• Lesetext:
Der Katholik und das protestantische Arbeitsethos

Aber Sousa, der Katholik mit protestantischem Arbeitsethos, lässt erst gar keine Zweifel aufkommen, dass er nicht eine bis in die Haarspitzen motivierte Mannschaft aufs Brügglifeld schicken wird.

Wobei: Dass die Spannung bei seinen Spielern, jetzt, nachdem das Hauptziel geschafft wurde, ein wenig abfallen wird, hält Sousa für normal. Und er ist sich der schwierigen Situation des FC Aarau bewusst: «Sie haben wirklich nicht mehr viele Gelegenheiten, um die Liga zu halten und ich bin mir sicher, dass mein Kollege [Raimondo Ponte] und die Spieler versuchen werden, das Bestmögliche herauszuholen. Es wird an jeder Stelle des Platzes sehr intensiv werden, und darauf müssen wir vorbereitet sein.»

Sousa wird also versuchen, den Spielern eine seiner Kernüberzeugungen zu vermitteln: «Nicht nachlässig sein, nicht nachlassen. Es reicht nicht, was wir gestern erreicht haben, es kommt darauf an, was wir heute und morgen machen.»

Und: «Im Fussball der heutigen Zeit reicht es nicht, individuell besser zu sein. Wenn wir als Team unser Level nicht erreichen, unsere Qualitäten nicht abrufen, wenn die Spieler nicht die übliche Attitüde an den Tag legen, dann bekommen wir Probleme mit dem Gegner.» Soll heissen: Selbst mit diesem gebeutelten FC Aarau, der in der Rückrunde gerade mal eins von 15 Spielen gewonnen hat.

Suchy und Xhaka fehlen gesperrt

Sousa steht also eine interessante Motivationsaufgabe bevor, ganz anders als fünf Tage später, wenn es am Pfingstmontag in Thun tatsächlich um die Wurst geht. Sousa kündigt für Aarau an, dass es Wechsel in der Startelf geben wird. Schon allein deshalb, weil Marek Suchy und Taulant Xhaka gelb-gesperrt sind.



FC Basel's team cheers after the Super League championship match FC Basel against BSC Young Boys and after winning the championship at the St. Jakob-Park stadium in Basel, Switzerland, Sunday, May 17, 2015. (KEYSTONE/Georgios Kefalas)

Kandidaten für die interne Nachprüfung: Ahmed Hamoudi Mitte, lange Hose) und rechts daneben Albian Ajeti. (Bild: Keystone/GEORGIOS KEFALAS)

Weil ein Einsatz des angeschlagenen Luca Zuffi kaum forciert werden dürfte, wäre der Moment gekommen für einen Philipp Degen, für Behrang Safari, die beide am Sonntag auf der Bank sassen, für Ahmed Hamoudi oder Yoichiro Kakitani, die gegen YB vielsagend nicht einmal zum Aufgebot zählten.

• Deine Aufgabe: Warum fallen Marek Suchy und Taulant Xhaka laut dem Lesetext für das Spiel in Aarau aus? Das Material brauchst du hier nicht.

• Zu prüfendes Material:
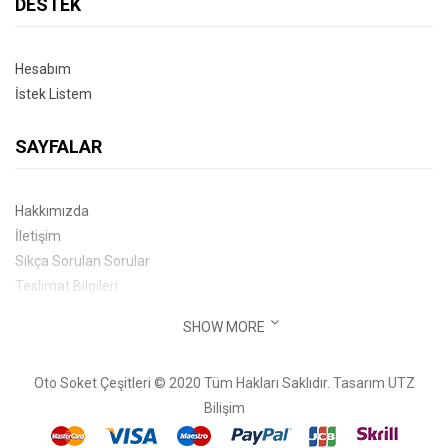
DESTEK
Hesabım
İstek Listem
SAYFALAR
Hakkımızda
İletişim
Sıkça Sorulan Sorular
Teslimat Bilgileri
SHOW MORE
İLETIŞIM BILGILERI
Oto Soket Çeşitleri © 2020 Tüm Hakları Saklıdır. Tasarım
UTZ
Esentepe Mahallesi, İnönü Caddesi, Kartal Oto Sanayi Sitesi B-8
Bilişim
Blok No :28 Kartal - İSTANBUL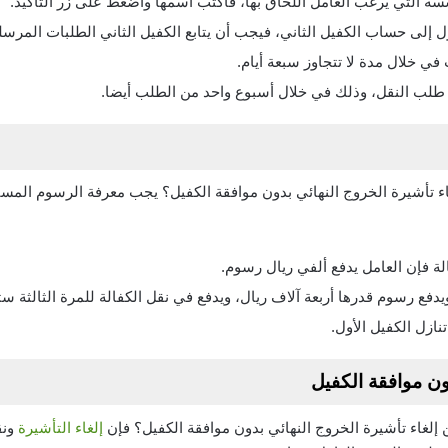
ة التي يرغب العامل اللحاق بها، فاكتب اسمها واضغط على زر التأكيد.
ل إلى حساب الكفيل الثاني، فيجب أن يتابع الكفيل الثاني الطلبات المرسلة
في خلال مدة لا تتجاوز سبعة أيام.
ل طلب النقل، وذلك في خلال أسبوع واحد من الطلب أيضا.
ء تأشيرة الخروج النهائي بدون موافقة الكفيل؟
يجب معرفة الرسوم المستحق
الة فإن العامل يدفع ألفي ريال رسوم.
ويدفع رسوم قدرها أربعة آلاف ريال، ويدفع في نقل الكفالة للمرة الثالثة ست
نازل الكفيل الأول.
دون موافقة الكفيل
إلغاء تأشيرة الخروج النهائي بدون موافقة الكفيل؟
فإن
إلغاء التأشيرة
ونق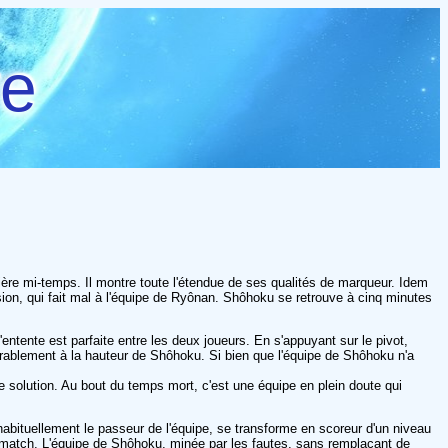
re
ère mi-temps. Il montre toute l'étendue de ses qualités de marqueur. Idem
sion, qui fait mal à l'équipe de Ryônan. Shôhoku se retrouve à cinq minutes
ntente est parfaite entre les deux joueurs. En s'appuyant sur le pivot,
ablement à la hauteur de Shôhoku. Si bien que l'équipe de Shôhoku n'a
solution. Au bout du temps mort, c'est une équipe en plein doute qui
 habituellement le passeur de l'équipe, se transforme en scoreur d'un niveau
 match. L'équipe de Shôhoku, minée par les fautes, sans remplaçant de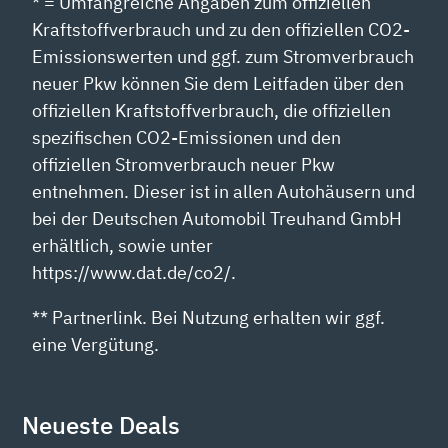
* = Umfangreiche Angaben zum offiziellen
Kraftstoffverbrauch und zu den offiziellen CO2-
Emissionswerten und ggf. zum Stromverbrauch
neuer Pkw können Sie dem Leitfaden über den
offiziellen Kraftstoffverbrauch, die offiziellen
spezifischen CO2-Emissionen und den
offiziellen Stromverbrauch neuer Pkw
entnehmen. Dieser ist in allen Autohäusern und
bei der Deutschen Automobil Treuhand GmbH
erhältlich, sowie unter
https://www.dat.de/co2/.
** Partnerlink. Bei Nutzung erhalten wir ggf.
eine Vergütung.
Neueste Deals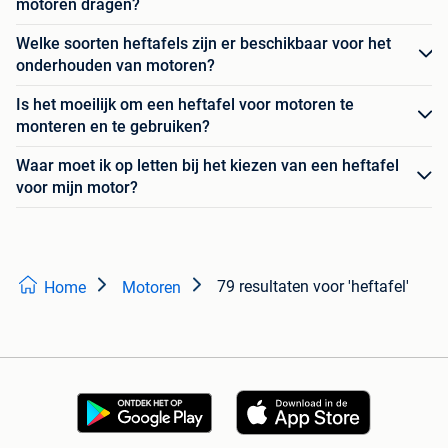
motoren dragen?
Welke soorten heftafels zijn er beschikbaar voor het
onderhouden van motoren?
Is het moeilijk om een heftafel voor motoren te
monteren en te gebruiken?
Waar moet ik op letten bij het kiezen van een heftafel
voor mijn motor?
79 resultaten
voor 'heftafel'
Home
Motoren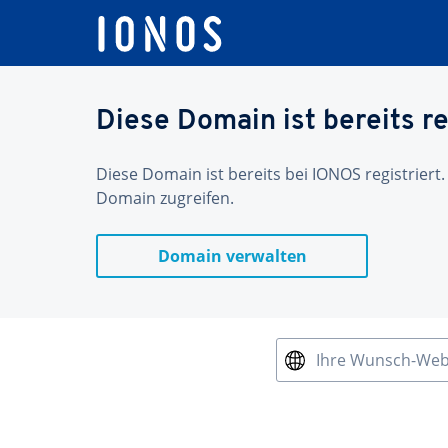
Diese Domain ist bereits re
Diese Domain ist bereits bei IONOS registriert.
Domain zugreifen.
Domain verwalten
Ihre Wunsch-We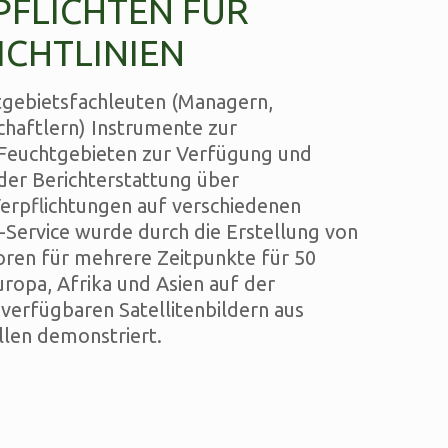
PFLICHTEN FÜR
CHTLINIEN
tgebietsfachleuten (Managern,
schaftlern) Instrumente zur
euchtgebieten zur Verfügung und
 der Berichterstattung über
erpflichtungen auf verschiedenen
Service wurde durch die Erstellung von
oren für mehrere Zeitpunkte für 50
uropa, Afrika und Asien auf der
 verfügbaren Satellitenbildern aus
len demonstriert.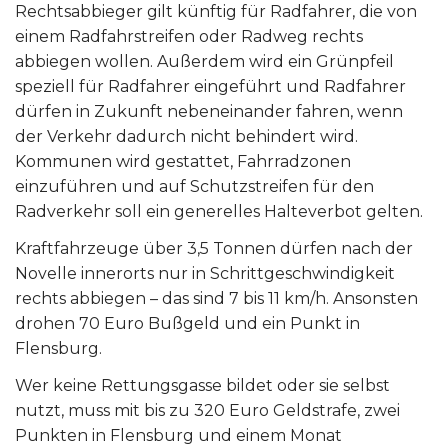
Rechtsabbieger gilt künftig für Radfahrer, die von
einem Radfahrstreifen oder Radweg rechts
abbiegen wollen. Außerdem wird ein Grünpfeil
speziell für Radfahrer eingeführt und Radfahrer
dürfen in Zukunft nebeneinander fahren, wenn
der Verkehr dadurch nicht behindert wird.
Kommunen wird gestattet, Fahrradzonen
einzuführen und auf Schutzstreifen für den
Radverkehr soll ein generelles Halteverbot gelten.
Kraftfahrzeuge über 3,5 Tonnen dürfen nach der
Novelle innerorts nur in Schrittgeschwindigkeit
rechts abbiegen – das sind 7 bis 11 km/h. Ansonsten
drohen 70 Euro Bußgeld und ein Punkt in
Flensburg.
Wer keine Rettungsgasse bildet oder sie selbst
nutzt, muss mit bis zu 320 Euro Geldstrafe, zwei
Punkten in Flensburg und einem Monat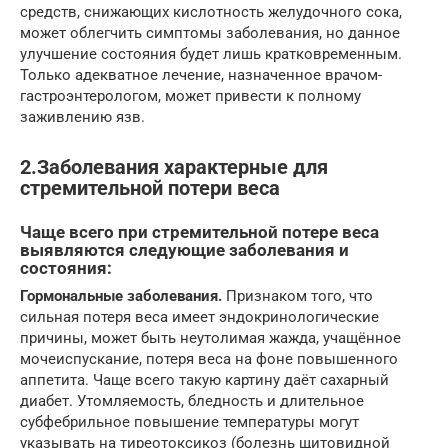
средств, снижающих кислотность желудочного сока,
может облегчить симптомы заболевания, но данное
улучшение состояния будет лишь кратковременным.
Только адекватное лечение, назначенное врачом-
гастроэнтерологом, может привести к полному
заживлению язв.
2.Заболевания характерные для
стремительной потери веса
Чаще всего при стремительной потере веса
выявляются следующие заболевания и
состояния:
Гормональные заболевания.
Признаком того, что
сильная потеря веса имеет эндокринологические
причины, может быть неутолимая жажда, учащённое
мочеиспускание, потеря веса на фоне повышенного
аппетита. Чаще всего такую картину даёт сахарный
диабет. Утомляемость, бледность и длительное
субфебрильное повышение температуры могут
указывать на тиреотоксикоз (болезнь щитовидной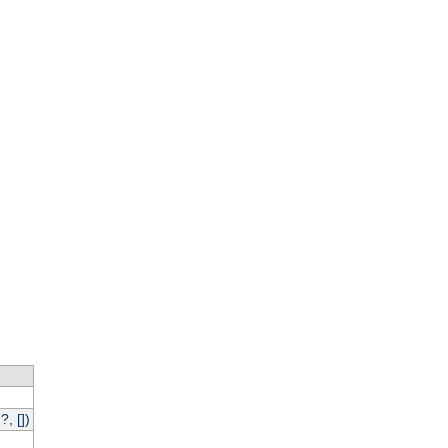
, [])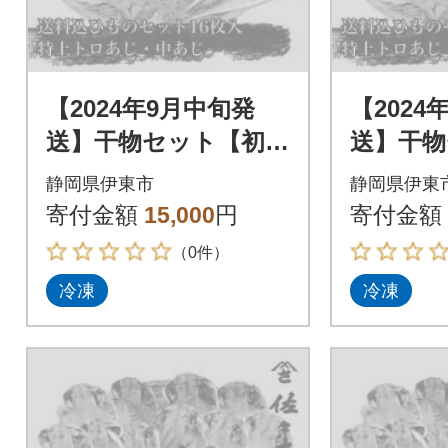
【2024年9月中旬発
【2024
送】干物セット【初島
送】干物
C】特トロあじ・中あ
C】特ト
静岡県伊東市
静岡県伊東
じ各8枚 伊豆・伊東
じ各8枚
寄付金額
15,000
円
寄付金額
の干物詰め合わせ
の干物詰
（0件）
冷凍
冷凍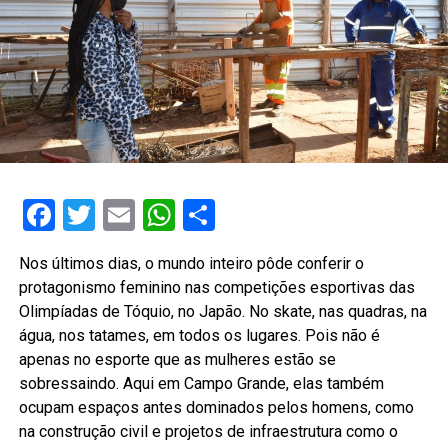
Facebook
Twitter
Email
WhatsApp
Share
Nos últimos dias, o mundo inteiro pôde conferir o
protagonismo feminino nas competições esportivas das
Olimpíadas de Tóquio, no Japão. No skate, nas quadras, na
água, nos tatames, em todos os lugares. Pois não é
apenas no esporte que as mulheres estão se
sobressaindo. Aqui em Campo Grande, elas também
ocupam espaços antes dominados pelos homens, como
na construção civil e projetos de infraestrutura como o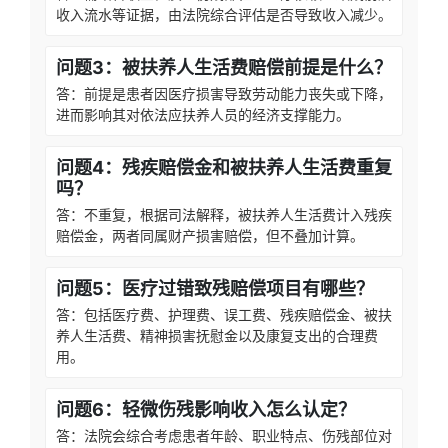
收入流水等证据，由法院综合评估是否导致收入减少。
问题3：被扶养人生活费赔偿前提是什么？
答：前提是患者因医疗损害导致劳动能力丧失或下降，
进而影响其对依法应扶养人员的经济支撑能力。
问题4：残疾赔偿金和被扶养人生活费重复
吗？
答：不重复，根据司法解释，被扶养人生活费计入残疾
赔偿金，两者同属财产损害赔偿，但不叠加计算。
问题5：医疗过错致残赔偿项目有哪些？
答：包括医疗费、护理费、误工费、残疾赔偿金、被扶
养人生活费、精神损害抚慰金以及康复支出的合理费
用。
问题6：轻微伤残影响收入怎么认定？
答：法院会综合考虑患者年龄、职业特点、伤残部位对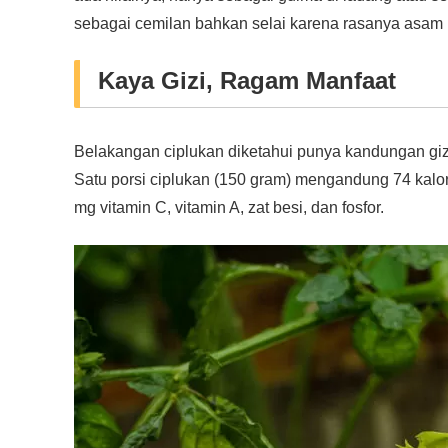
sebagai cemilan bahkan selai karena rasanya asam
Kaya Gizi, Ragam Manfaat
Belakangan ciplukan diketahui punya kandungan gi
Satu porsi ciplukan (150 gram) mengandung 74 kalori,
mg vitamin C, vitamin A, zat besi, dan fosfor.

• Dein Ergebnis: Beide sind gelb-gesperrt.